Strangely, we are reluctant to recognise that, so they cynically exploit our trust and carry on a charade. When one gang is in office and looting, the other one shouts “wolf”, or “Lok Pal”. Every so often, roles are reversed but the script does not change. Someone who played a role in the telecom scam one day is a commentator the next. Always, though, it is like in the Panchatantra story: the monkey in the middle eats all the cheese.
If in doubt, consider the dramatic increases in wealth of virtually any political family: the Marans, Jagan Reddy, the Badals… Also the sometime vegetable vendor Chhagan Bhujbal, and now the silver-spooned Dushyant Singh (but not of course J Jayalalithaa). Who other than a politician-businessman would get Rs 11 crore and more as share capital and unsecured loans in a company with paid-up share capital of less than a tenth of 1 per cent of that sum and, it would seem, no business to speak of? I have broken no law, says Singh. You can imagine Robert Vadra smirking. Government and opposition, or birds of a feather?
You then understand why the Maharashtra government has amended the Criminal Procedure Code to say that the police cannot take action against a legislator, not even start an investigation, without the Assembly speaker’s consent. But how do you make a case to the speaker if you are not allowed to investigate? Why not just declare that all legislators are above the law?

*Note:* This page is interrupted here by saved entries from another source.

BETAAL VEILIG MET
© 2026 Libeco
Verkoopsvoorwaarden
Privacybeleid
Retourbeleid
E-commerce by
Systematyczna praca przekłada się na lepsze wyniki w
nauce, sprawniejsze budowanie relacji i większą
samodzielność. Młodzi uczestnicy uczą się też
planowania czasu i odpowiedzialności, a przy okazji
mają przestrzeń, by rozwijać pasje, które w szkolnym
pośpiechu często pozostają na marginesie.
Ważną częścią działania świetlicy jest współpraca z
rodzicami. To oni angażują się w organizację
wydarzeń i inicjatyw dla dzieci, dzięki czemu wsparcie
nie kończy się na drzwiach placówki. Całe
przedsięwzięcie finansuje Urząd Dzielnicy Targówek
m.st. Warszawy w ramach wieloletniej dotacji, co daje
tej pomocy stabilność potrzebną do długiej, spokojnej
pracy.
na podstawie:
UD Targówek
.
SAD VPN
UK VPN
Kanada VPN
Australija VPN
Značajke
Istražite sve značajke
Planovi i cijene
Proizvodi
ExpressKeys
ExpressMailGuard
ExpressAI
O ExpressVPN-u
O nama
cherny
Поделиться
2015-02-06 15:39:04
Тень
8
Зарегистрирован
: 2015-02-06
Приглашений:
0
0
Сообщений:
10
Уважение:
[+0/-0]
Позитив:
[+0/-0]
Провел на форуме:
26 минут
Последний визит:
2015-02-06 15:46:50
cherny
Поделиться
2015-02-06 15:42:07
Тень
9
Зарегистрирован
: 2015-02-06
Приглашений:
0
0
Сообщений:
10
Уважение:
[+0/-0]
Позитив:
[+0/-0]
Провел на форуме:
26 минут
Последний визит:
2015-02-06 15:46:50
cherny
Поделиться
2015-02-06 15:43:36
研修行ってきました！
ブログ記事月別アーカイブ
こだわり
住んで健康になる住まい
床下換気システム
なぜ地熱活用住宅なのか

Because that would be too naked; it would force you to see that some are more equal.
Sushma Swaraj could pitch for the role of Lady Macbeth. No, she hasn’t stuck the dagger into someone. But all the excuses of Arabia or Ibiza will not sweeten a foreign minister’ action in allowing a fugitive from Indian justice to get travel documents from another country while his Indian passport stood revoked -- even as her own ministry and every other ministry in the government had no hint of what she had done with a phone call. “She acted in good faith”, it has been said. Indeed. Humanitarian action, she explains, but the man concerned had engaged her daughter as his lawyer and paid her husband’s travel bills. Anyone heard of conflict of interest?

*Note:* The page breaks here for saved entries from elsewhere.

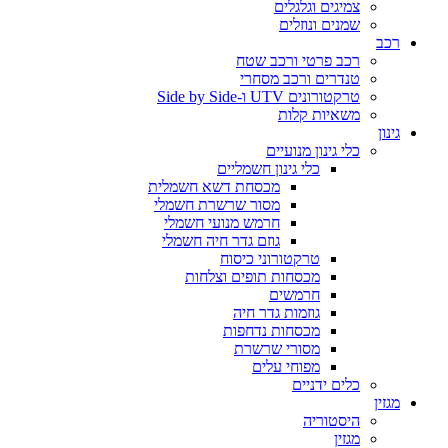
צמיגים וגלגלים
שמנים ונוזלים
רכב
רכב פרטי ורכב שטח
טנדרים ורכב מסחרי
טרקטורונים UTV ו-Side by Side
משאיות קלות
גינון
כלי גינון מנועיים
כלי גינון חשמליים
מכסחת דשא חשמלית
מסור שרשרת חשמלי
חרמש מנועי חשמלי
גוזם גדר חיה חשמלי
טרקטורוני כיסוח
מכסחות תופים וצלחות
חרמשים
גוזמות גדר חיה
מכסחות נדחפות
מסורי שרשרת
מפוחי עלים
כלים ידניים
מגזין
היסטוריה
מגזין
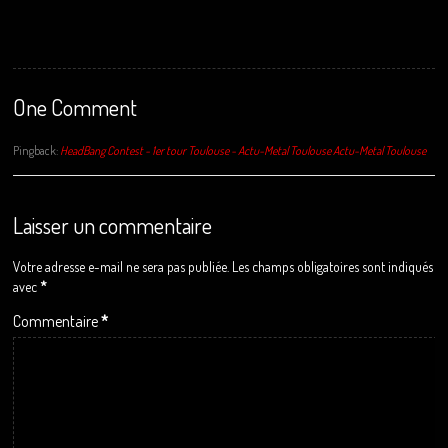
One Comment
Pingback:
HeadBang Contest - 1er tour Toulouse - Actu-Metal Toulouse Actu-Metal Toulouse
Laisser un commentaire
Votre adresse e-mail ne sera pas publiée.
Les champs obligatoires sont indiqués
avec
*
Commentaire
*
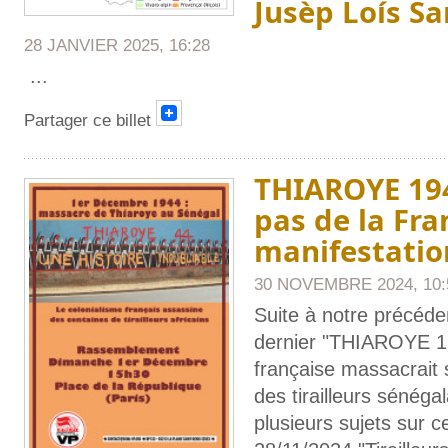
Jusèp Loís Sa
28 JANVIER 2025, 16:28
...
Partager ce billet
THIAROYE 194
pas de la Fra
manifestation
30 NOVEMBRE 2024, 10:
Suite à notre précéde
dernier "THIAROYE 1
française massacrait 
des tirailleurs sénégal
plusieurs sujets sur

There is an initial stage in every government’s life when it cares about its image, and what people think of it. With the first whiff of scandal, that concern almost always gives way quite quickly to political calculations: Will a resignation give victory to the opposition? Is he or she too important or powerful to be ignored? You then get a familiar set of responses, unchanged since the Tulmohan Ram scandal of the 1970s, Bofors in the 1980s, telecom: It is an international/media/opposition conspiracy; or government vendetta. The party president’s driver is qualified to be a director on his company board; no, those aren’t benami investors; there is zero loss; there is no quid pro quo...
Recognise the charade. The Central Bureau of Investigation has rarely if ever managed to get a politician convicted; ditto with the Enforcement Directorate; and judges make mistakes while counting. The Lok Pal, who might have been dangerous because of suo motu powers, has been forgotten. An Emergency again, did you say?

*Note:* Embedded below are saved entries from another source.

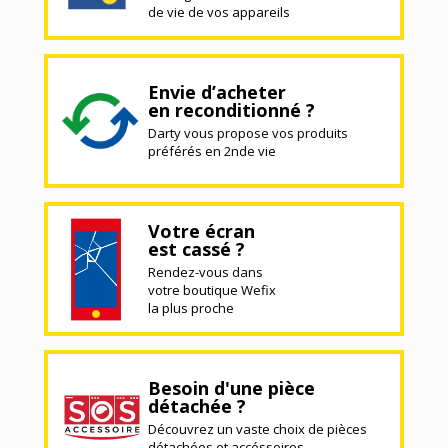
de vie de vos appareils
Envie d’acheter
en reconditionné ?
Darty vous propose vos produits
préférés en 2nde vie
Votre écran
est cassé ?
Rendez-vous dans
votre boutique Wefix
la plus proche
Besoin d'une pièce
détachée ?
Découvrez un vaste choix de pièces
détachées et accéssoires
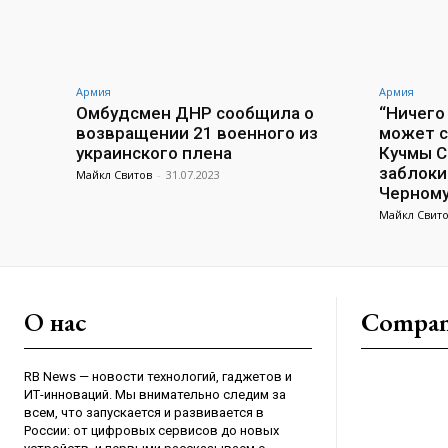
Армия
Армия
Омбудсмен ДНР сообщила о
“Ничего
возвращении 21 военного из
может с
украинского плена
Кучмы С
заблоки
Майкл Свитов
-
31.07.2023
Черном
Майкл Свит
О нас
Compa
RB News — новости технологий, гаджетов и
ИТ-инноваций. Мы внимательно следим за
всем, что запускается и развивается в
России: от цифровых сервисов до новых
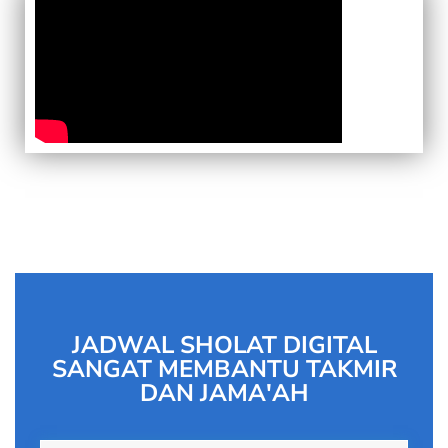
JADWAL SHOLAT DIGITAL
SANGAT MEMBANTU TAKMIR
DAN JAMA'AH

What about that journalist in UP who got burnt to death -- at, it has been said, a minister’s instance? And five other journalists who got killed in UP in a year? So who needs an Emergency? But never worry; as Juvenal advised in ancient Rome, “Give them bread and circuses”. And when you fly to the next circus, you don’t have to follow instructions in the plane, and can threaten to slap a stewardess. You are, after all, the frenemy of the people.